§ **DATA RECORDS**:
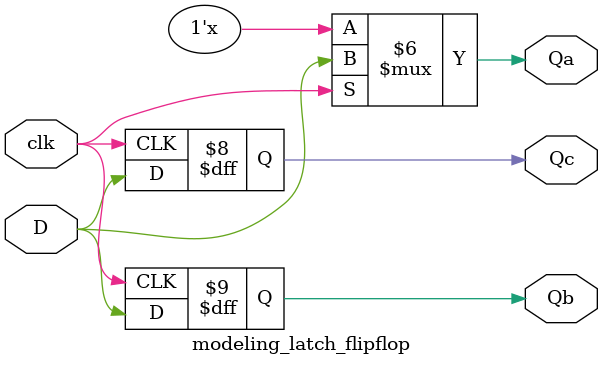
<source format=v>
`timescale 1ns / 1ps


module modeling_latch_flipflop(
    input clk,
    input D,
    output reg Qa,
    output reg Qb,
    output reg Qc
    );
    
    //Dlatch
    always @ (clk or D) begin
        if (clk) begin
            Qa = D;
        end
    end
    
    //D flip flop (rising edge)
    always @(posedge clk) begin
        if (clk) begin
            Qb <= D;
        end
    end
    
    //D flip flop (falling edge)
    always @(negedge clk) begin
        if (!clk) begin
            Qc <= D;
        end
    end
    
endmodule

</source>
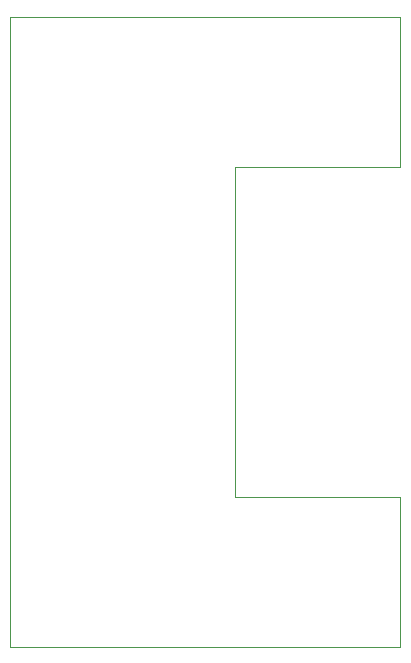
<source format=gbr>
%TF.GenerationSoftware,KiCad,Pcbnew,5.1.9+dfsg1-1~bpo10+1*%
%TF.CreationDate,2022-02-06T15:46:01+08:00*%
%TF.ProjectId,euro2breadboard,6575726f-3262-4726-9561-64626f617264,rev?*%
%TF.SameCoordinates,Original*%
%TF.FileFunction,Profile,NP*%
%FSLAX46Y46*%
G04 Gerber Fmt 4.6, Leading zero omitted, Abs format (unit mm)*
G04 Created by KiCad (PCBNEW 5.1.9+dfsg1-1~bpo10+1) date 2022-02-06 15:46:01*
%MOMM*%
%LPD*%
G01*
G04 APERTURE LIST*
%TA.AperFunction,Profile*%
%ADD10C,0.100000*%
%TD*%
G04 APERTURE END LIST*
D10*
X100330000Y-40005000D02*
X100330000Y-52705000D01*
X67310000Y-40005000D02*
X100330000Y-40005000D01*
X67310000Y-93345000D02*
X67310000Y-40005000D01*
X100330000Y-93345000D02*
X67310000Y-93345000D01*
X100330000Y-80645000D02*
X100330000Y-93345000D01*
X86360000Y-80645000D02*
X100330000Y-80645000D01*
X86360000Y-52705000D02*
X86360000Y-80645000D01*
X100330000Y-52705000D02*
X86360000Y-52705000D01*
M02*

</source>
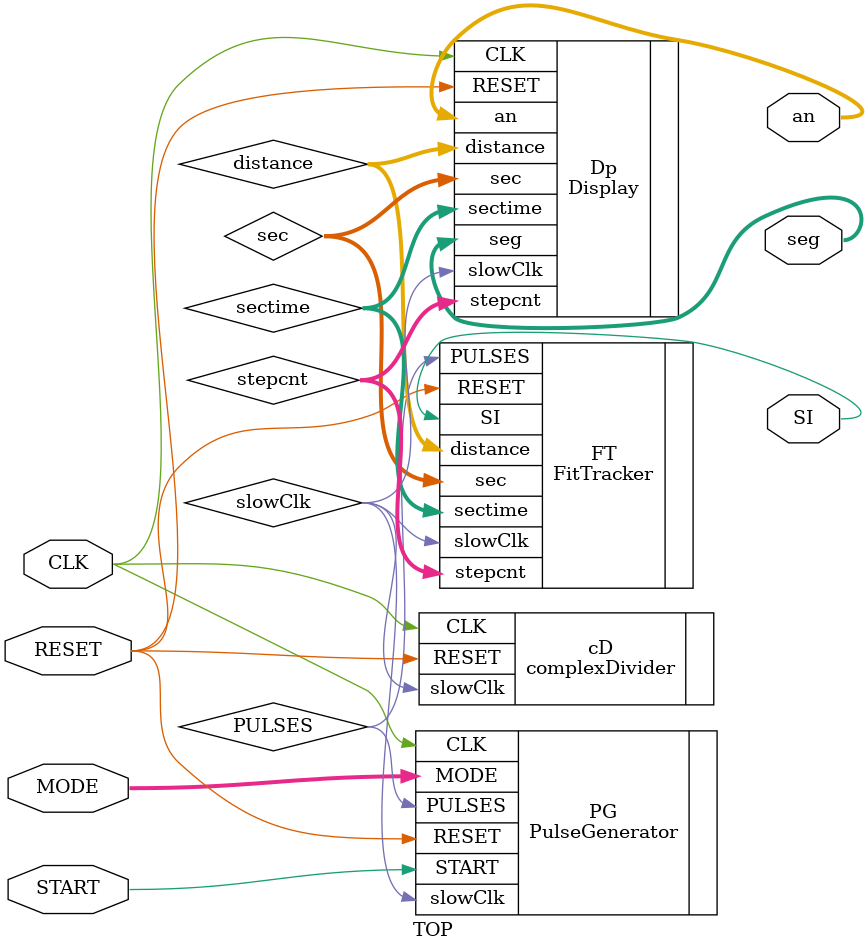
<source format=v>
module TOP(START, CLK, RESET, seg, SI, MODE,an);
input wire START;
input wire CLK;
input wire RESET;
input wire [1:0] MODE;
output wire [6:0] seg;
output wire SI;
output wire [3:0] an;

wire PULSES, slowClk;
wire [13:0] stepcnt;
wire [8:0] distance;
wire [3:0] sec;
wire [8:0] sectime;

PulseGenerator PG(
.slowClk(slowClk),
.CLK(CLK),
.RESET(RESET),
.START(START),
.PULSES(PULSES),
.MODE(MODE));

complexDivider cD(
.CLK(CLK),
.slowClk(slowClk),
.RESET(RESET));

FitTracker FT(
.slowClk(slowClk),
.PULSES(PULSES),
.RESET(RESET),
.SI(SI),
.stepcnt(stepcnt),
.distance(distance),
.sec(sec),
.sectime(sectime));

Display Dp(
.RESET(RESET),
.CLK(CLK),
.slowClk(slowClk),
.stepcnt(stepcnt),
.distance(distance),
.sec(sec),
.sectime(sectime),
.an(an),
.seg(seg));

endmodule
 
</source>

§ **EXERCISE GOAL**: Output all the data, exactly, without images.

§ **OUTPUT OF THE EXERCISE**:
<source format=v>
`timescale 1ns / 1ps


module modeling_latch_flipflop(
    input clk,
    input D,
    output reg Qa,
    output reg Qb,
    output reg Qc
    );
    
    //Dlatch
    always @ (clk or D) begin
        if (clk) begin
            Qa = D;
        end
    end
    
    //D flip flop (rising edge)
    always @(posedge clk) begin
        if (clk) begin
            Qb <= D;
        end
    end
    
    //D flip flop (falling edge)
    always @(negedge clk) begin
        if (!clk) begin
            Qc <= D;
        end
    end
    
endmodule

</source>
<source format=gbr>
%TF.GenerationSoftware,KiCad,Pcbnew,5.1.9+dfsg1-1~bpo10+1*%
%TF.CreationDate,2022-02-06T15:46:01+08:00*%
%TF.ProjectId,euro2breadboard,6575726f-3262-4726-9561-64626f617264,rev?*%
%TF.SameCoordinates,Original*%
%TF.FileFunction,Profile,NP*%
%FSLAX46Y46*%
G04 Gerber Fmt 4.6, Leading zero omitted, Abs format (unit mm)*
G04 Created by KiCad (PCBNEW 5.1.9+dfsg1-1~bpo10+1) date 2022-02-06 15:46:01*
%MOMM*%
%LPD*%
G01*
G04 APERTURE LIST*
%TA.AperFunction,Profile*%
%ADD10C,0.100000*%
%TD*%
G04 APERTURE END LIST*
D10*
X100330000Y-40005000D02*
X100330000Y-52705000D01*
X67310000Y-40005000D02*
X100330000Y-40005000D01*
X67310000Y-93345000D02*
X67310000Y-40005000D01*
X100330000Y-93345000D02*
X67310000Y-93345000D01*
X100330000Y-80645000D02*
X100330000Y-93345000D01*
X86360000Y-80645000D02*
X100330000Y-80645000D01*
X86360000Y-52705000D02*
X86360000Y-80645000D01*
X100330000Y-52705000D02*
X86360000Y-52705000D01*
M02*

</source>
<source format=v>
module TOP(START, CLK, RESET, seg, SI, MODE,an);
input wire START;
input wire CLK;
input wire RESET;
input wire [1:0] MODE;
output wire [6:0] seg;
output wire SI;
output wire [3:0] an;

wire PULSES, slowClk;
wire [13:0] stepcnt;
wire [8:0] distance;
wire [3:0] sec;
wire [8:0] sectime;

PulseGenerator PG(
.slowClk(slowClk),
.CLK(CLK),
.RESET(RESET),
.START(START),
.PULSES(PULSES),
.MODE(MODE));

complexDivider cD(
.CLK(CLK),
.slowClk(slowClk),
.RESET(RESET));

FitTracker FT(
.slowClk(slowClk),
.PULSES(PULSES),
.RESET(RESET),
.SI(SI),
.stepcnt(stepcnt),
.distance(distance),
.sec(sec),
.sectime(sectime));

Display Dp(
.RESET(RESET),
.CLK(CLK),
.slowClk(slowClk),
.stepcnt(stepcnt),
.distance(distance),
.sec(sec),
.sectime(sectime),
.an(an),
.seg(seg));

endmodule
 
</source>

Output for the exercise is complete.